*** Data for processing ***
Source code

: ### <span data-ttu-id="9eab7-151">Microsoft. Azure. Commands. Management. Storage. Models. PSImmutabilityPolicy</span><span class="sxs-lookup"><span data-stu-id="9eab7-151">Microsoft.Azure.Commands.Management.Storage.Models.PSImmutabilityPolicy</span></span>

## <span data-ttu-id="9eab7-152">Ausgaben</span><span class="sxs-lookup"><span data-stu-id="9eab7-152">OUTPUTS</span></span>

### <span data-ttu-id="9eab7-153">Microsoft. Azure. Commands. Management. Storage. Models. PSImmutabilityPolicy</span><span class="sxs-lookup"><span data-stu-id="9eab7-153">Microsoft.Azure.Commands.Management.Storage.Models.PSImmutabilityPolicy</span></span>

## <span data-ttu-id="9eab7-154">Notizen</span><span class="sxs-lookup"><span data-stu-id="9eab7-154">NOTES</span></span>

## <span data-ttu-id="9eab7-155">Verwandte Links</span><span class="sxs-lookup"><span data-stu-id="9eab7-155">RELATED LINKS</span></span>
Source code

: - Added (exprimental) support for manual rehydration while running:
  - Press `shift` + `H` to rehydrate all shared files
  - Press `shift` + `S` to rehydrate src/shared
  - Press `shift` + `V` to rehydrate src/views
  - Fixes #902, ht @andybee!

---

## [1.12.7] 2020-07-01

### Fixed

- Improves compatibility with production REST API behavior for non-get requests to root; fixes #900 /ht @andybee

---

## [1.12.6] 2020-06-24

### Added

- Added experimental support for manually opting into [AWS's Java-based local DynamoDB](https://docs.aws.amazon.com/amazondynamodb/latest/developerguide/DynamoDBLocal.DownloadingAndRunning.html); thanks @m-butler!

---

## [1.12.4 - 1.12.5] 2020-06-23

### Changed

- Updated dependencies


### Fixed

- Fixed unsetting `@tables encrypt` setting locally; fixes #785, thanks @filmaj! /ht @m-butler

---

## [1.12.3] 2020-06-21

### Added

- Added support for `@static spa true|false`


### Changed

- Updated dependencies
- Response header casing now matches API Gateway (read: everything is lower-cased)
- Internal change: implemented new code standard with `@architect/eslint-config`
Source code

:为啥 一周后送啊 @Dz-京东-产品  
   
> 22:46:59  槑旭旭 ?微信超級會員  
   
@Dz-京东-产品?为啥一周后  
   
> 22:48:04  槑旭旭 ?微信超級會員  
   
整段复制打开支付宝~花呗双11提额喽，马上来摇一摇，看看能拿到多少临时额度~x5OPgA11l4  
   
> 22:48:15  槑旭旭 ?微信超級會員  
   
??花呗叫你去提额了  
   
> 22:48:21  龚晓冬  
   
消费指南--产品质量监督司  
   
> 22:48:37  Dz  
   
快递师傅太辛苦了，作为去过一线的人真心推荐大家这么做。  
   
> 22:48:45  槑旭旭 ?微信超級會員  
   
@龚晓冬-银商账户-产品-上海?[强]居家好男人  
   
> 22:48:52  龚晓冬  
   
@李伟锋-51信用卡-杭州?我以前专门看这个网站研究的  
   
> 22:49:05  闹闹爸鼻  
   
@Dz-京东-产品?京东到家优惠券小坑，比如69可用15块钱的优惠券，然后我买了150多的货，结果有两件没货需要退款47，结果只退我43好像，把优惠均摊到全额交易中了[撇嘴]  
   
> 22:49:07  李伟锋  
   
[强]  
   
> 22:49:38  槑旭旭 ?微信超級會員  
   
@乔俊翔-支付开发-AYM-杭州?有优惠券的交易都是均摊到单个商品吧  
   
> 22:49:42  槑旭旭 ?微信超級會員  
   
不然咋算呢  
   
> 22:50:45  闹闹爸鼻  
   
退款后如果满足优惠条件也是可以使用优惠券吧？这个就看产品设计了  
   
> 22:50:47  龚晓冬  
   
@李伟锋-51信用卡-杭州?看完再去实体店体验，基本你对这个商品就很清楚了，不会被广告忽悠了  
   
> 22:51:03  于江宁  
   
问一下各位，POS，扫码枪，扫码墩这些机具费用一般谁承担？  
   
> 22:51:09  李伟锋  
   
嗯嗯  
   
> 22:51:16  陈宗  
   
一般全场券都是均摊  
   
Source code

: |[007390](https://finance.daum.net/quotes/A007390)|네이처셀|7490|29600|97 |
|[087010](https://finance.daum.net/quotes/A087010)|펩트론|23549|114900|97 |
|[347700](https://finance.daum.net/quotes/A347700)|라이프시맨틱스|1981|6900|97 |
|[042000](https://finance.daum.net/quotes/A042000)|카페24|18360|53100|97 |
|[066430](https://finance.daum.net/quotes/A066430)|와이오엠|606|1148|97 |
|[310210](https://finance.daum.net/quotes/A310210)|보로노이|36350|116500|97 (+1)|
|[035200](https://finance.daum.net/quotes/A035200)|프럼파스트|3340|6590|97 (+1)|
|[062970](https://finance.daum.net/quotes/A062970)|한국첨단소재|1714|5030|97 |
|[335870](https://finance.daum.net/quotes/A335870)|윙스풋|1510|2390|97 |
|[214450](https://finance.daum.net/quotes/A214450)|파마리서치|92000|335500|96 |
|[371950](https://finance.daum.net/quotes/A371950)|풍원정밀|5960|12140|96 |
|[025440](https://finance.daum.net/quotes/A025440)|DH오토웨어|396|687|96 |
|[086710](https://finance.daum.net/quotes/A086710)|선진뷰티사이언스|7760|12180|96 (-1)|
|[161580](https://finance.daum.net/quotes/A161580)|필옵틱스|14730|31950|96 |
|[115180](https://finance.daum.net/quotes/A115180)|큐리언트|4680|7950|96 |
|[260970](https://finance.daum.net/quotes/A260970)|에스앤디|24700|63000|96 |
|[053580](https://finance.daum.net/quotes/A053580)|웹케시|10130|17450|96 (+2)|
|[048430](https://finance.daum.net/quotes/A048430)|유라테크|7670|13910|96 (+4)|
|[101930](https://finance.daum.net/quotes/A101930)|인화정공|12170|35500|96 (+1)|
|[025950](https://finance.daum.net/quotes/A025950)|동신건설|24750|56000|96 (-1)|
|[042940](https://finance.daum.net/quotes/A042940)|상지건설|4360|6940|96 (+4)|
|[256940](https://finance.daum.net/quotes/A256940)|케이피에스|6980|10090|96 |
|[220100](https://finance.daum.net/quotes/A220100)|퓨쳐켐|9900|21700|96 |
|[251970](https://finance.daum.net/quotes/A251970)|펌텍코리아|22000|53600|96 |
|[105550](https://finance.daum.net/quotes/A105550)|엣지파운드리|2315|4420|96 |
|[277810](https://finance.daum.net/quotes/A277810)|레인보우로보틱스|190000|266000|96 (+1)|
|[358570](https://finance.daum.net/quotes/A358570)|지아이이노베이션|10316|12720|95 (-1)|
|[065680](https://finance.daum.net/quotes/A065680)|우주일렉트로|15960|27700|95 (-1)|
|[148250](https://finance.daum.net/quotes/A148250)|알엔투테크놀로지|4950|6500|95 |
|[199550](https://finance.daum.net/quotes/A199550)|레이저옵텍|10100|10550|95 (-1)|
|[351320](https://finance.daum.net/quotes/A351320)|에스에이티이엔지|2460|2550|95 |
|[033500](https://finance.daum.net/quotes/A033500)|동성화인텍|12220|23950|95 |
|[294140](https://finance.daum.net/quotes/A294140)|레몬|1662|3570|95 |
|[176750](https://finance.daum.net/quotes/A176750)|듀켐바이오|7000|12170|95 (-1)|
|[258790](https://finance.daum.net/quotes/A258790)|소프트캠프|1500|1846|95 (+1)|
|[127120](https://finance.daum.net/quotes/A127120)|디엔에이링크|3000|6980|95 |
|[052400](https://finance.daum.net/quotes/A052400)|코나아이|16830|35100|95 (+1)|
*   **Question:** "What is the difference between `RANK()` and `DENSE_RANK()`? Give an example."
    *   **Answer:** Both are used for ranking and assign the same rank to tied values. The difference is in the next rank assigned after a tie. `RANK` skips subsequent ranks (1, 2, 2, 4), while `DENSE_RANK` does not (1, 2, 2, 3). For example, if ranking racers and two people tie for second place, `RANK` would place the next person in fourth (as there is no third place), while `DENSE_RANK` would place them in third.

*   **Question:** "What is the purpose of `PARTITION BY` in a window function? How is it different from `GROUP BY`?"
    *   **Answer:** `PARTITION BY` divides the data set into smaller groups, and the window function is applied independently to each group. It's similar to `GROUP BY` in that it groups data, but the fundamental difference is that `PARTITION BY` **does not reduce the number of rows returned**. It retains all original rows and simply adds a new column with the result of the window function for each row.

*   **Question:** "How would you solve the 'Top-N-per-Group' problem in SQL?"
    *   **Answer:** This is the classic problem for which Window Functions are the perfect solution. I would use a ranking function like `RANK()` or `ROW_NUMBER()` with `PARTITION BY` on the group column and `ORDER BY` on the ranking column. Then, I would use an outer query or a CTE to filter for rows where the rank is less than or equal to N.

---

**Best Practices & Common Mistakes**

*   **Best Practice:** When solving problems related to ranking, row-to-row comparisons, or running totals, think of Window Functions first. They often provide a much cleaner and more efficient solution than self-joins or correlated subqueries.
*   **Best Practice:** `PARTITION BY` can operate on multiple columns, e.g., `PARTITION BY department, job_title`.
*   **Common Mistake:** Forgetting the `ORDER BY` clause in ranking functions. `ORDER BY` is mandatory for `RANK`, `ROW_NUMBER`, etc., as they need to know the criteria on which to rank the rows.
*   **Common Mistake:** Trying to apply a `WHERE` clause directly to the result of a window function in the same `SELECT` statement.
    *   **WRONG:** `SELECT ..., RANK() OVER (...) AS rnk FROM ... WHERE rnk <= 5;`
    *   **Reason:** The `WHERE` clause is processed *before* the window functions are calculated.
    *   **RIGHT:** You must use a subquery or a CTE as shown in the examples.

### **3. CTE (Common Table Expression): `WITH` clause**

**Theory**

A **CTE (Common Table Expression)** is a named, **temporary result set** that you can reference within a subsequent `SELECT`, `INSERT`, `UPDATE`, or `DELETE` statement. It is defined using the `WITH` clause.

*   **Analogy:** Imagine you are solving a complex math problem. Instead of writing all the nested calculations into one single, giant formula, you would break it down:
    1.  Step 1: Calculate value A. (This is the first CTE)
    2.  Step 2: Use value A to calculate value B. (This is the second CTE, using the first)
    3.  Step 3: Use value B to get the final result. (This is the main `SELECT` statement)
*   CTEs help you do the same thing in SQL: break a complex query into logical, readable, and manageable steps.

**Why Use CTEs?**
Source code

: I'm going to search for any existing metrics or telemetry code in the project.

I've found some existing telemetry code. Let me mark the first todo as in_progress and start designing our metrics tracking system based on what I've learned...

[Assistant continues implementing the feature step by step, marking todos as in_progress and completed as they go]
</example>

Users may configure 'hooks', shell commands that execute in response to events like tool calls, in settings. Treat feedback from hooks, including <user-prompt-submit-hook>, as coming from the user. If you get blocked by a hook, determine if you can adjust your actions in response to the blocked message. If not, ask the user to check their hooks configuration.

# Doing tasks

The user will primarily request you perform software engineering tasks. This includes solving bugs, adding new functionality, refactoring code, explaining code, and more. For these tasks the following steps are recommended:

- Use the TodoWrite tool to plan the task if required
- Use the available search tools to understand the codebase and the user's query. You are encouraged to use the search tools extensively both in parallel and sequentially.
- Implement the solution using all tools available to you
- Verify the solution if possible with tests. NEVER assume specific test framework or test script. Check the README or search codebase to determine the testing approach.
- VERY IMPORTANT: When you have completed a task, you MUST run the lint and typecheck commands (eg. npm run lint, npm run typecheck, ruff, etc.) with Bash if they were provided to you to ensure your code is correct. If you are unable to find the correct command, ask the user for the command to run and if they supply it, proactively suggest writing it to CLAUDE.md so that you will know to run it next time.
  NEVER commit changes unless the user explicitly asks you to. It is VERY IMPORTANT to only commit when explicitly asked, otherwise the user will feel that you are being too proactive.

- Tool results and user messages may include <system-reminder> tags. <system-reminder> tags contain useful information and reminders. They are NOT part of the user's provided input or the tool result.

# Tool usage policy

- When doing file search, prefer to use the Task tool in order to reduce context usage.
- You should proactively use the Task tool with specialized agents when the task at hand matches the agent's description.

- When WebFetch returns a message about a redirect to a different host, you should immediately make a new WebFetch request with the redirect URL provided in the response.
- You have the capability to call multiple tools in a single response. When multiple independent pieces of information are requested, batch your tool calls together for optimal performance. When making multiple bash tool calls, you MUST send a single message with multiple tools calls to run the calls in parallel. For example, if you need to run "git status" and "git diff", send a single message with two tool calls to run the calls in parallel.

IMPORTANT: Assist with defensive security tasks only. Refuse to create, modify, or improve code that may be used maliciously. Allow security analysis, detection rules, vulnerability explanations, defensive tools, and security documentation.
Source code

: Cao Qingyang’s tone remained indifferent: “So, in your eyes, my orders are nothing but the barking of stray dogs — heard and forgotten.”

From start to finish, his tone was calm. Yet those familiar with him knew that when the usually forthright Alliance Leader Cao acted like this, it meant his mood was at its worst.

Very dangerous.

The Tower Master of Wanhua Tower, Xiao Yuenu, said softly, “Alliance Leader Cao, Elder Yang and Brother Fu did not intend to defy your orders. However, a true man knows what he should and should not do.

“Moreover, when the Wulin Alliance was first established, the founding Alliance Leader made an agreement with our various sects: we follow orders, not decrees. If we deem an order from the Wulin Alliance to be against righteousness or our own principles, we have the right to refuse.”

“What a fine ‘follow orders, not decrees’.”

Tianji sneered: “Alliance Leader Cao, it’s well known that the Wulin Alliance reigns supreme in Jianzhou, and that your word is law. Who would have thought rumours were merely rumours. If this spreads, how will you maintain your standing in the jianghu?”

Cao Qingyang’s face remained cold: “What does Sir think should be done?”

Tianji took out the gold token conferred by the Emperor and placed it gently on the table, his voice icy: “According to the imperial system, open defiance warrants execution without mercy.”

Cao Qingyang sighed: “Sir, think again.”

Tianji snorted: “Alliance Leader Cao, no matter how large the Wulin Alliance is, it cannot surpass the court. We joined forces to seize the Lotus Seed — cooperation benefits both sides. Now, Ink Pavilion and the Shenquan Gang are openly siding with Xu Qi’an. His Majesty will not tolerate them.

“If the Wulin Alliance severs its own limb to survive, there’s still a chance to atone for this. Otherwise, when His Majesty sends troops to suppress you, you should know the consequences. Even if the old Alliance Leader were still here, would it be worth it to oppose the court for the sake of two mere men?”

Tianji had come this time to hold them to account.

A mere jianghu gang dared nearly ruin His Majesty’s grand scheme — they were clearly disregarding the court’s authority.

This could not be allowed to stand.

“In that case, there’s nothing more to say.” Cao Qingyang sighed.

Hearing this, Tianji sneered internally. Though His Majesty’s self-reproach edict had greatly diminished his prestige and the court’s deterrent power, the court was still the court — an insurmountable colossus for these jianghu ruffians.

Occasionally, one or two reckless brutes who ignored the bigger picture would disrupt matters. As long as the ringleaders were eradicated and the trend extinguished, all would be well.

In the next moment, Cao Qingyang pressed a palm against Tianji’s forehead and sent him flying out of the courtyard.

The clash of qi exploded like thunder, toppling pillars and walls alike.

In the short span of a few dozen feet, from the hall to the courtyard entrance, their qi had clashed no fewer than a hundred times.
*** End of Data for processing ***
- [Exercise directions] From the records above, repeat exactly the lines from the one with "Wulin Alliance severs" through the one with "Tianji had come", both included.

- [Expected answer]
“If the Wulin Alliance severs its own limb to survive, there’s still a chance to atone for this. Otherwise, when His Majesty sends troops to suppress you, you should know the consequences. Even if the old Alliance Leader were still here, would it be worth it to oppose the court for the sake of two mere men?”

Tianji had come this time to hold them to account.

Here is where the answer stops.